Driving It From React Without Freezing the UI
Mediabunny is framework-agnostic, so in a React app you typically drive it from event handlers or effects and store results in state. The one rule to live by: encoding and decoding loops are CPU-intensive, so run them in a Web Worker to keep your render thread responsive. Mediabunny is worker-friendly and plays nicely with transferable buffers and streams.
A common pattern wires a file input straight into a conversion with progress bound to component state:
function useConversion() {
const [progress, setProgress] = useState(0);
const [result, setResult] = useState<Blob | null>(null);
const convert = useCallback(async (file: File) => {
const input = new Input({ formats: ALL_FORMATS, source: new BlobSource(file) });
const output = new Output({
format: new Mp4OutputFormat(),
target: new BufferTarget(),
});
const conversion = await Conversion.init({ input, output });
conversion.onProgress = setProgress;
await conversion.execute();
setResult(new Blob([output.target.buffer!], { type: 'video/mp4' }));
input.dispose();
}, []);
return { progress, result, convert };
}
Notice the input.dispose() call at the end — it cancels any pending reads and frees memory, and you should always pair it with your inputs (the using declaration works too if your toolchain supports it). For very large outputs, swap BufferTarget for a StreamTarget backed by the File System Access API so you never hold the whole file in memory.
Wrapping Up
Mediabunny lands in a sweet spot that has been awkwardly empty for years: a lightweight, modern, TypeScript-first media toolkit that treats the browser as a first-class media platform rather than a place to bolt FFmpeg. By building on WebCodecs it gets hardware acceleration and tiny bundles, and by sharing one coherent Input/Output/Conversion API across every container — including HLS — it keeps the mental model small no matter how ambitious your feature gets.
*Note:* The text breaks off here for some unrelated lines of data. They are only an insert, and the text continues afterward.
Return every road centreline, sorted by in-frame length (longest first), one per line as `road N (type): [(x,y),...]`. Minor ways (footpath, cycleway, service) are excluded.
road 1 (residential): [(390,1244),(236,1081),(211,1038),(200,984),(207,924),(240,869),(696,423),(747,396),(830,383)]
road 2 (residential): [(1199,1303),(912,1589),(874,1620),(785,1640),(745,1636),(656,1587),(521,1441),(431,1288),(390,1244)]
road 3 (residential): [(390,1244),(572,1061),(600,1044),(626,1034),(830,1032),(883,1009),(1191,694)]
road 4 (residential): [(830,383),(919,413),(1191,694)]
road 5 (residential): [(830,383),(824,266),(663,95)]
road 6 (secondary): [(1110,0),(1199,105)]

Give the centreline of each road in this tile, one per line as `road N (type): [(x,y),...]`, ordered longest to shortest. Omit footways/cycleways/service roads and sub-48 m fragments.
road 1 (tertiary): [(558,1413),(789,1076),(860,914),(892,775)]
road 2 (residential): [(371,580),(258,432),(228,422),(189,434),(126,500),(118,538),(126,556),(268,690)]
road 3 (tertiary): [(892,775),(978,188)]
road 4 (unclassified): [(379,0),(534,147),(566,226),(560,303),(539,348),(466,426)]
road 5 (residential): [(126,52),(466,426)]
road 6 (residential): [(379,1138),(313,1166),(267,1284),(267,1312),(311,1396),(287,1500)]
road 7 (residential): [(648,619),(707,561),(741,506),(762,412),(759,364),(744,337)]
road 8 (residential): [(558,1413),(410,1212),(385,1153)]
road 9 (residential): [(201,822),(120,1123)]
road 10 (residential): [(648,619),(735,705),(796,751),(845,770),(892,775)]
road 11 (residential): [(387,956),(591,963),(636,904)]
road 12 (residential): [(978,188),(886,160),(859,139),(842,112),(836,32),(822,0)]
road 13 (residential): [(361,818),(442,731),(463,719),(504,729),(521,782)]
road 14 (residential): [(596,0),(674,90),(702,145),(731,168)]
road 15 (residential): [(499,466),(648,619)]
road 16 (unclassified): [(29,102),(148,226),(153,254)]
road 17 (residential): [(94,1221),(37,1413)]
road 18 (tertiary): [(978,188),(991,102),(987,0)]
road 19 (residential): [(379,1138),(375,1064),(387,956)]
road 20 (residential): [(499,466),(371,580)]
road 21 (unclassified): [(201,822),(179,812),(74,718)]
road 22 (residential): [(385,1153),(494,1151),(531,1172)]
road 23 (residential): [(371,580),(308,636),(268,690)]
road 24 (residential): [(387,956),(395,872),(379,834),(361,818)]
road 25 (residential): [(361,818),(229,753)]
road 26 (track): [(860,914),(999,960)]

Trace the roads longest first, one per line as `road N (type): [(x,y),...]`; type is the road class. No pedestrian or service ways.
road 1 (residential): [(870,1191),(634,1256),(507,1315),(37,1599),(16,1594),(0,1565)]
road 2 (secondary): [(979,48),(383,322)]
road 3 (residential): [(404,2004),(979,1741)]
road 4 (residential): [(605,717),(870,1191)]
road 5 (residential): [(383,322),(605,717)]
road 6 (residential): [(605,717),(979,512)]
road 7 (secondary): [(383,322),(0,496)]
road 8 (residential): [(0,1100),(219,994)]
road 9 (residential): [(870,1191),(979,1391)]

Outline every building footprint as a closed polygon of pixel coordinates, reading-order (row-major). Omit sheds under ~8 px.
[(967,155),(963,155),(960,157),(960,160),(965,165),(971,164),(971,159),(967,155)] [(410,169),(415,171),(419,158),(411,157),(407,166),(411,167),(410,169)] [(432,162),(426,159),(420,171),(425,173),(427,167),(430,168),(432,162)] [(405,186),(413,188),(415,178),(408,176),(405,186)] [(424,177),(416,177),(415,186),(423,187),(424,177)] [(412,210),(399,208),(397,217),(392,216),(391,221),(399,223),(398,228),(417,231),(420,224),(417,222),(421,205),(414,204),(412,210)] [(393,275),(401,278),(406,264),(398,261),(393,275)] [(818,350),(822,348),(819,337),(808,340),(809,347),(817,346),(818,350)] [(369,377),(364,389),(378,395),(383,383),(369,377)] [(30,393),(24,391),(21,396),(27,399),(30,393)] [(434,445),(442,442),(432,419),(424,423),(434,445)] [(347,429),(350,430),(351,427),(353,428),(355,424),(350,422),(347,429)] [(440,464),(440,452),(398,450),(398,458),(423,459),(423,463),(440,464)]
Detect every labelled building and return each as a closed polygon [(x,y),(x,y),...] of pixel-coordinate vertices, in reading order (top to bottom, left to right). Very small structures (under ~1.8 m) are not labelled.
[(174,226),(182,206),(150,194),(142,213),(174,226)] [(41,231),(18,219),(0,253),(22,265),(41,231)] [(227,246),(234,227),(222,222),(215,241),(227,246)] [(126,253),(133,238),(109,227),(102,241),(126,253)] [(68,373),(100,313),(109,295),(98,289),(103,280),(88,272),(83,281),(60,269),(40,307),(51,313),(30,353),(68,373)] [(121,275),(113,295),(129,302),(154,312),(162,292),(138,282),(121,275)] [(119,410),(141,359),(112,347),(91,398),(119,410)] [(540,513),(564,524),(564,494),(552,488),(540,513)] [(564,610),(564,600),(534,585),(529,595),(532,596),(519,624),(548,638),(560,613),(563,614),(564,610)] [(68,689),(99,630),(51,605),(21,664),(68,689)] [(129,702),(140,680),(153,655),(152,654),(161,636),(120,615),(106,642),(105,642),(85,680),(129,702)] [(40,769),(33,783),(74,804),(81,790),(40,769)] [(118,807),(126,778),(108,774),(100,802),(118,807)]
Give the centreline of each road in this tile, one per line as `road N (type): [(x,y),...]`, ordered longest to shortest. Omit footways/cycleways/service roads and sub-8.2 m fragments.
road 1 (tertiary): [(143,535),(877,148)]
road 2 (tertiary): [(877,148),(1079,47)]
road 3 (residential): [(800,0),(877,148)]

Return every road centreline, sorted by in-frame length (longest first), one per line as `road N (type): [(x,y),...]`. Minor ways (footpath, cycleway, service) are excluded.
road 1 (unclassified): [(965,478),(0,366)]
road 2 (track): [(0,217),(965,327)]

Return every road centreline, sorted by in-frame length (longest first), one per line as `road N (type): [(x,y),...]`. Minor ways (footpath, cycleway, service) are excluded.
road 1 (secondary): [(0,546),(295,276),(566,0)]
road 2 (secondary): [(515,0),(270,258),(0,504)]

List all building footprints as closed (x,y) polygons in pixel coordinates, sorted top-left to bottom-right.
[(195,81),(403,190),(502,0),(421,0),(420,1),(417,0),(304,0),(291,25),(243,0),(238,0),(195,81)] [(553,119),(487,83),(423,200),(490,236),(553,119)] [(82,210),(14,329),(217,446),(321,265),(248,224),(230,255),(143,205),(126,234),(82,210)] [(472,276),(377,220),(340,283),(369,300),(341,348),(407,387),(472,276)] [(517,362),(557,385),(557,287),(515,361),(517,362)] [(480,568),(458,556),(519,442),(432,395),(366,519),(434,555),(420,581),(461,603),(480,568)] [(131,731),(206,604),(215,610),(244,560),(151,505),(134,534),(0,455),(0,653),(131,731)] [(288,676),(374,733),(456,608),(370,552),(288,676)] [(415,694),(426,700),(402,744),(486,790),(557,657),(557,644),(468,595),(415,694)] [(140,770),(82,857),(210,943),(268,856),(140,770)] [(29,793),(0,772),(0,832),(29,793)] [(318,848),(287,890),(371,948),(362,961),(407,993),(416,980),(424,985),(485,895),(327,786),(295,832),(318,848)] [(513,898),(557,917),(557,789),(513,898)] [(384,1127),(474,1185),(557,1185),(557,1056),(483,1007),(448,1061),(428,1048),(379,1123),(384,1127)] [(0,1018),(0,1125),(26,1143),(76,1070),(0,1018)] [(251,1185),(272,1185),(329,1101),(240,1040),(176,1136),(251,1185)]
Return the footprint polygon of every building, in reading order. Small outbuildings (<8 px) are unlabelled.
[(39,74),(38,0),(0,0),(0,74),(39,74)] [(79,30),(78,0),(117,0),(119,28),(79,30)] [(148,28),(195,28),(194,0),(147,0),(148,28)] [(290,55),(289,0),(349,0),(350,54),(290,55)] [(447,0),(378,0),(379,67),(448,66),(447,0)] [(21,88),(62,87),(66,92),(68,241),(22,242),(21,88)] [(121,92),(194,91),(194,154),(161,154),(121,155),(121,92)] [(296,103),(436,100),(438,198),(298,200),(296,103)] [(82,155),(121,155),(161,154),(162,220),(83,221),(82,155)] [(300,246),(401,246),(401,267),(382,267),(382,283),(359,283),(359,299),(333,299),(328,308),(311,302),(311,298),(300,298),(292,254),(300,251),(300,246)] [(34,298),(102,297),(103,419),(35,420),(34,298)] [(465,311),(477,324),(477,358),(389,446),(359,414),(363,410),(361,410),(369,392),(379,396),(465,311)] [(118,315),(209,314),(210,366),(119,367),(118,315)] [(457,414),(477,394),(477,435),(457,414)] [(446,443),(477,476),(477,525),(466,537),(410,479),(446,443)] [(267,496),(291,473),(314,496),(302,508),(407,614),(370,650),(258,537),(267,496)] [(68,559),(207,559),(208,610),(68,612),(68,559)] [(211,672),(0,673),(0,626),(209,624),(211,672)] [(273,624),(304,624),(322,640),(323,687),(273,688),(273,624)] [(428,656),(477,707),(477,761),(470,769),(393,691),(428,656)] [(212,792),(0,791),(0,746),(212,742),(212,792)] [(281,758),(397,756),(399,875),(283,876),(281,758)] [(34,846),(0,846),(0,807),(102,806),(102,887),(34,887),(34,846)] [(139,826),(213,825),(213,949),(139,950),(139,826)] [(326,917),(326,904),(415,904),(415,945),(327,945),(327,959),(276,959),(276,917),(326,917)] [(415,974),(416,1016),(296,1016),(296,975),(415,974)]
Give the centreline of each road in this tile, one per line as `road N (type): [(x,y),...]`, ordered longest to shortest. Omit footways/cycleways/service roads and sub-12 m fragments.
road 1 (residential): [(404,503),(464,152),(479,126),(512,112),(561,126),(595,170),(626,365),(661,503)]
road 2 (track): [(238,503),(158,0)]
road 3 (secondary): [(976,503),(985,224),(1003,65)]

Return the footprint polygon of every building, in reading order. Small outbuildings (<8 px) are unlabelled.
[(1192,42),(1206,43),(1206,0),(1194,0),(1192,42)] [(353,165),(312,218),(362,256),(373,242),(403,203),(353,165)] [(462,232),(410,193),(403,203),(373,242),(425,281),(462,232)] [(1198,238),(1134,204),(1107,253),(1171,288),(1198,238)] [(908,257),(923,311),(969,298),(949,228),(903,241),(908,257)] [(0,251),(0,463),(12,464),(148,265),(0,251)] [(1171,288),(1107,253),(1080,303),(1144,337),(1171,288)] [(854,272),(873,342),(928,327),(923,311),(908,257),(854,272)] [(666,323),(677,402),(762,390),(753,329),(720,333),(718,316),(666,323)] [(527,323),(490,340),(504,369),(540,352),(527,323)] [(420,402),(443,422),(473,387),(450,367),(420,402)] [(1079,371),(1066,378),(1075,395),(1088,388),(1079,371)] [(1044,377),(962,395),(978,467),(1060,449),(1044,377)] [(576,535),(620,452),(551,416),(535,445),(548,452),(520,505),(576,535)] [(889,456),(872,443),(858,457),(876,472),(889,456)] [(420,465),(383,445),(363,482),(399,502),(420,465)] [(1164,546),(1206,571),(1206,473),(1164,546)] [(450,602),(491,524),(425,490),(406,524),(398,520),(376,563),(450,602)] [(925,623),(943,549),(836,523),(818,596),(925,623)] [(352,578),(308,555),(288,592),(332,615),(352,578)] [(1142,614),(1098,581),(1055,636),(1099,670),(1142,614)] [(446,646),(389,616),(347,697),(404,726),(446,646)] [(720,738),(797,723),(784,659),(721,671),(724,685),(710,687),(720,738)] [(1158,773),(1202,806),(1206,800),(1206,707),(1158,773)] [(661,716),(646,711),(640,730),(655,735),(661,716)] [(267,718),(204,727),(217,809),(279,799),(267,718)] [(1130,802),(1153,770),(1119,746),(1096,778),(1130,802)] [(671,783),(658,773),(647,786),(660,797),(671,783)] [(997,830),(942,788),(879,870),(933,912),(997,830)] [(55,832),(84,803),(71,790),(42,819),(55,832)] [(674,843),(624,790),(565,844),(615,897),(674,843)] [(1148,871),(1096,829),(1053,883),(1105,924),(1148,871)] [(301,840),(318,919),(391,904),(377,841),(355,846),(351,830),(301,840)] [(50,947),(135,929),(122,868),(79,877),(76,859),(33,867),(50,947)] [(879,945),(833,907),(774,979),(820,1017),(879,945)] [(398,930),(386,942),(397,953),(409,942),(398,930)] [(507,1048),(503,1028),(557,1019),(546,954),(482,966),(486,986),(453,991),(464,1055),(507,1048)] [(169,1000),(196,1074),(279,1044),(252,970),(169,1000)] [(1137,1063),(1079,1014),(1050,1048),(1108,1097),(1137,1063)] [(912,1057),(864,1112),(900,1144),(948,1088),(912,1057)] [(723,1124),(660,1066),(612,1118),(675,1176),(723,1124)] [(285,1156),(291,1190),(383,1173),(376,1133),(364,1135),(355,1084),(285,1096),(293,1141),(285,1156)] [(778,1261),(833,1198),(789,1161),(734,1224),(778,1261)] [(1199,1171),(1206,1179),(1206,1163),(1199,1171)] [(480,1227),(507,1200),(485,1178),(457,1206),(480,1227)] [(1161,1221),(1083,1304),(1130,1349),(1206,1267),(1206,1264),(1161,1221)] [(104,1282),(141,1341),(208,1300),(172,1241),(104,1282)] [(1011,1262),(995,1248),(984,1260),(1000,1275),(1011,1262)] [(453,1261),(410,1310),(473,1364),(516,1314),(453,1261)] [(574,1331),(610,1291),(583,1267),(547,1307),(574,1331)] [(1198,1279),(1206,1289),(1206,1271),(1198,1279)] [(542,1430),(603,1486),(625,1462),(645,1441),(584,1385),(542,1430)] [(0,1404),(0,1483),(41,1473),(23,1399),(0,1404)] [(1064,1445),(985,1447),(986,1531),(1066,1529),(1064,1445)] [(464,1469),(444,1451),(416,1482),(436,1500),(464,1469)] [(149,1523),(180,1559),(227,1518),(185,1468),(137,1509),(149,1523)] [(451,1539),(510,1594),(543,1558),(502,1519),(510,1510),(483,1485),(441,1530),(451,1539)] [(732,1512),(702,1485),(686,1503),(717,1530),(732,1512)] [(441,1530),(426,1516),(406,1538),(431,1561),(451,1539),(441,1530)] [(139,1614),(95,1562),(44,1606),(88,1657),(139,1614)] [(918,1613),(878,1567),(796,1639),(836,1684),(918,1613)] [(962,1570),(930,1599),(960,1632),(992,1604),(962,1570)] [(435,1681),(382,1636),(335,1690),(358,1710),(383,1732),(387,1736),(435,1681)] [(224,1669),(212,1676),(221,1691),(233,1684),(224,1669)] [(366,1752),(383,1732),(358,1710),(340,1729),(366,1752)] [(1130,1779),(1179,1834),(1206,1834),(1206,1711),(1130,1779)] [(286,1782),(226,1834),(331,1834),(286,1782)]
It is not a universal replacement: legacy browsers and exotic codecs still belong to ffmpeg.wasm, and you should always feature-detect with canEncode/canDecode before committing to a codec. But for in-browser conversion, thumbnailing, recording, frame-accurate playback, and client-side adaptive streaming, Mediabunny is the kind of library that quietly deletes a whole server bill. Give it a file, and watch it work.